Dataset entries
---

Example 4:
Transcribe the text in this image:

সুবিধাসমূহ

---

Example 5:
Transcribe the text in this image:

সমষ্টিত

(WRITTEN EXERCISE): Can you reproduce every line of the data above, word for word?

(FULL RESPONSE):
---

Example 4:
Transcribe the text in this image:

সুবিধাসমূহ

---

Example 5:
Transcribe the text in this image:

সমষ্টিত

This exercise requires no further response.